▶ **Material to process**:
########################################
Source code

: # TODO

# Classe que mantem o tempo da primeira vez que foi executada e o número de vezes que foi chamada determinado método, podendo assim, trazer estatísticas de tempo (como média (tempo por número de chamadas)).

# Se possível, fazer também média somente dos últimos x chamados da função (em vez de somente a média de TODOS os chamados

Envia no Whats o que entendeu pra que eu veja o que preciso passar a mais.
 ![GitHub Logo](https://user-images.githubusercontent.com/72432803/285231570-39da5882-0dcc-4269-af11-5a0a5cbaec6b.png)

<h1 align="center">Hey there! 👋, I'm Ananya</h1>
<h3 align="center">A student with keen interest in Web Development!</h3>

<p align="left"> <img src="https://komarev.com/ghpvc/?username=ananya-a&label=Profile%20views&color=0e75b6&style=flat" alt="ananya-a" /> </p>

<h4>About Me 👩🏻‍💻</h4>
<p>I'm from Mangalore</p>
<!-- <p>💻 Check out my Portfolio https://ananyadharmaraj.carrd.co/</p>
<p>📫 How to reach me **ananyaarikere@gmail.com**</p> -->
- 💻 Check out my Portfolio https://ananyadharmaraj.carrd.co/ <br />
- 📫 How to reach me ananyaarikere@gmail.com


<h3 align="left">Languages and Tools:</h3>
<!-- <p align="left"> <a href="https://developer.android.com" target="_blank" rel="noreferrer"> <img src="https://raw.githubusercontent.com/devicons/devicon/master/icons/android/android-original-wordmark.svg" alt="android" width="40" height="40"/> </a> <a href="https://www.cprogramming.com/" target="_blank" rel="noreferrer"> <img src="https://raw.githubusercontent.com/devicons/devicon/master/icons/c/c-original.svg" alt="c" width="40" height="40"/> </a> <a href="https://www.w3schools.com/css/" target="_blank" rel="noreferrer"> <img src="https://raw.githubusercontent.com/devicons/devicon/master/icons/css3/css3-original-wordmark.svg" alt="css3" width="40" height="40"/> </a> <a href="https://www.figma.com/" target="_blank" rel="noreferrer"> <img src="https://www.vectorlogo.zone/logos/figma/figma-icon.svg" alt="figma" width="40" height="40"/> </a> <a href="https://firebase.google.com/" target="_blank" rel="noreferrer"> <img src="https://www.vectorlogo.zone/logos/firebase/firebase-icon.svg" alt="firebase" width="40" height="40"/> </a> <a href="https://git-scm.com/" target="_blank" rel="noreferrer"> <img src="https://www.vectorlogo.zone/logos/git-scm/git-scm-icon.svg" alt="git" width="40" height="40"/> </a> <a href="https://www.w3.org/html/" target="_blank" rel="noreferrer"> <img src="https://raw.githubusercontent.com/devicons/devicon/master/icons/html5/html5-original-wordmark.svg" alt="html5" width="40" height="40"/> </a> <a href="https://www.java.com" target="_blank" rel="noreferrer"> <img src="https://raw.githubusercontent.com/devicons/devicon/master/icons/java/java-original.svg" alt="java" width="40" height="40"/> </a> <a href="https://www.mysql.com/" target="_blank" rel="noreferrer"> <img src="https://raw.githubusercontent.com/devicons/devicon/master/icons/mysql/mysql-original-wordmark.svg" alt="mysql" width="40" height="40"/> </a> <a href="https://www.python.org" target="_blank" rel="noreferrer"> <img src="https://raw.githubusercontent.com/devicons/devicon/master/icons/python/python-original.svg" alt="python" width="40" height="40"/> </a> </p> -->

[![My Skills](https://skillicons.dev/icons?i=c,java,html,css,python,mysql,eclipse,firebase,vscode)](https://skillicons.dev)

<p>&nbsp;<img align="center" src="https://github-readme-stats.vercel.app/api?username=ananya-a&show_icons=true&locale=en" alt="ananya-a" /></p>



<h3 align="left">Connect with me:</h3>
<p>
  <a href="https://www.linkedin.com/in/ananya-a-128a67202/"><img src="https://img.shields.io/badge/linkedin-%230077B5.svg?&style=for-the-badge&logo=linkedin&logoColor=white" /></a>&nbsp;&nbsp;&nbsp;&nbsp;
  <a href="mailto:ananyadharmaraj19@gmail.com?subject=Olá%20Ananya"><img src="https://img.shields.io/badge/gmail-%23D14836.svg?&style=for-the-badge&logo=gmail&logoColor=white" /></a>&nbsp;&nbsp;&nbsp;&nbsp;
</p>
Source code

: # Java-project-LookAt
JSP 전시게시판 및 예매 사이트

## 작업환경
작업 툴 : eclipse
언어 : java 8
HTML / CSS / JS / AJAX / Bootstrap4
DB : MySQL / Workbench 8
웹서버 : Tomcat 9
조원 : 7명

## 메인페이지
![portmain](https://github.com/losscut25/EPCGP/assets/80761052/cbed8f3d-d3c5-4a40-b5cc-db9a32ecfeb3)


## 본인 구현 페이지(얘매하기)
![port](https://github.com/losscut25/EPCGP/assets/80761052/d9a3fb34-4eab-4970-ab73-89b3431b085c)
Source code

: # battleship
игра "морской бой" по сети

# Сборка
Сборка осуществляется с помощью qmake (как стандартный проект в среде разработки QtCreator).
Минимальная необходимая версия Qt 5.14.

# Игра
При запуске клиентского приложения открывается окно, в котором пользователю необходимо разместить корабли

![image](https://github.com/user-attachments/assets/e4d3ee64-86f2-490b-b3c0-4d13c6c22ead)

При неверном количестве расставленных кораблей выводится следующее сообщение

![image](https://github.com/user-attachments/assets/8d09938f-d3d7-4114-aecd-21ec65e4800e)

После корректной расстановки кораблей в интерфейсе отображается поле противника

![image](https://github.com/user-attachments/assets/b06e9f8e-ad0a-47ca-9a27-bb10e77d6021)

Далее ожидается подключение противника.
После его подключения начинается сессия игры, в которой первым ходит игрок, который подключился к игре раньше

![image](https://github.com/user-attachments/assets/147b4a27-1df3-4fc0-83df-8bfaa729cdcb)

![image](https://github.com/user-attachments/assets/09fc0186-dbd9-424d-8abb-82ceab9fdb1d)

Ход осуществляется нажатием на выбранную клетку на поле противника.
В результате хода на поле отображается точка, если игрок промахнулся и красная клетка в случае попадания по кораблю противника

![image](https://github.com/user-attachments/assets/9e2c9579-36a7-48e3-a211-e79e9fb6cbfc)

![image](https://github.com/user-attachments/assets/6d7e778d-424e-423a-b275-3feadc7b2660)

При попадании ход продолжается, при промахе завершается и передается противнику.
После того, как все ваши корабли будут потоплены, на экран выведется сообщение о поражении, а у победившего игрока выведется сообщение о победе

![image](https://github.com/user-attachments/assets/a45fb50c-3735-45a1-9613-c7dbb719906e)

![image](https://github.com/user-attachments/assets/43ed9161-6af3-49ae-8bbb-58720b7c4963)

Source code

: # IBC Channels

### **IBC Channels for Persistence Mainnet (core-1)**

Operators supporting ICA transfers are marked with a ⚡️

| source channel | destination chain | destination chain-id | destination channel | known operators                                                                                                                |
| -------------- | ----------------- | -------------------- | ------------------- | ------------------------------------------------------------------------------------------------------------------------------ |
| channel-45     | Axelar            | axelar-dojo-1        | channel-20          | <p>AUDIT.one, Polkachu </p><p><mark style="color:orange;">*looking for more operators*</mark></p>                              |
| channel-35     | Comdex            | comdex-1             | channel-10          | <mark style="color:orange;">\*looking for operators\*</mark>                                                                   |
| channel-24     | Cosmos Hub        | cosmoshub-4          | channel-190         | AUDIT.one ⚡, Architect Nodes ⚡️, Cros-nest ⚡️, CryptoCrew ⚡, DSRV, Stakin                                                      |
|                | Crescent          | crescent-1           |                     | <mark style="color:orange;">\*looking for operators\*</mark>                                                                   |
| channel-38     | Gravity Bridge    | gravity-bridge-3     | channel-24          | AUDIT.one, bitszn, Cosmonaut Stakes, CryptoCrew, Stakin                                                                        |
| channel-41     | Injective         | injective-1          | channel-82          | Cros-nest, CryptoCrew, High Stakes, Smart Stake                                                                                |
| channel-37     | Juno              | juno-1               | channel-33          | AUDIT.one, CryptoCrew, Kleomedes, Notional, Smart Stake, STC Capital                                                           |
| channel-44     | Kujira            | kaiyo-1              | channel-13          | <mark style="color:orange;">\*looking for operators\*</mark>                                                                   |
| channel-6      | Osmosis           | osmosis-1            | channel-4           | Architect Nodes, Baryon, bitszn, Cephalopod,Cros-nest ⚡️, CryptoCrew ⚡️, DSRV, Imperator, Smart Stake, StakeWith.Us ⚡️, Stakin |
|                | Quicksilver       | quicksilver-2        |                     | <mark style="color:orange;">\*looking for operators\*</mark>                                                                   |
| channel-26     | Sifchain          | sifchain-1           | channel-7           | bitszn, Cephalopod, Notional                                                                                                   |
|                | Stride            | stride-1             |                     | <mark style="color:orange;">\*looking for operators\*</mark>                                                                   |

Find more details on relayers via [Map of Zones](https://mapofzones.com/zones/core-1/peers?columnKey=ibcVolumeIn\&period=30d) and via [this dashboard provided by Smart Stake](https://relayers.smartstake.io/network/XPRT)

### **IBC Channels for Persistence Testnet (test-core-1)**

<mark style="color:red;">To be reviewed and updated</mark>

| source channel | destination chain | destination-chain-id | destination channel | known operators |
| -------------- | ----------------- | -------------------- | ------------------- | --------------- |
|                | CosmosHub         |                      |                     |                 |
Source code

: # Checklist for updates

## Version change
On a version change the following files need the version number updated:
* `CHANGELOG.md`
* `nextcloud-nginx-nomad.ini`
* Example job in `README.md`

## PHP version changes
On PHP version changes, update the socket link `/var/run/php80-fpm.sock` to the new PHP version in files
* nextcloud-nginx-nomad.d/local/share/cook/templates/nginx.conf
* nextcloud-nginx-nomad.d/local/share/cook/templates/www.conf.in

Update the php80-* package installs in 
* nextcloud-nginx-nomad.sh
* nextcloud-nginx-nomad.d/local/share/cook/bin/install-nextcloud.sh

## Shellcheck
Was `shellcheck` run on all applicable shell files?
########################################
Go through the listing above and copy each line in which the string "Channels" is found.

: # IBC Channels
### **IBC Channels for Persistence Mainnet (core-1)**
### **IBC Channels for Persistence Testnet (test-core-1)**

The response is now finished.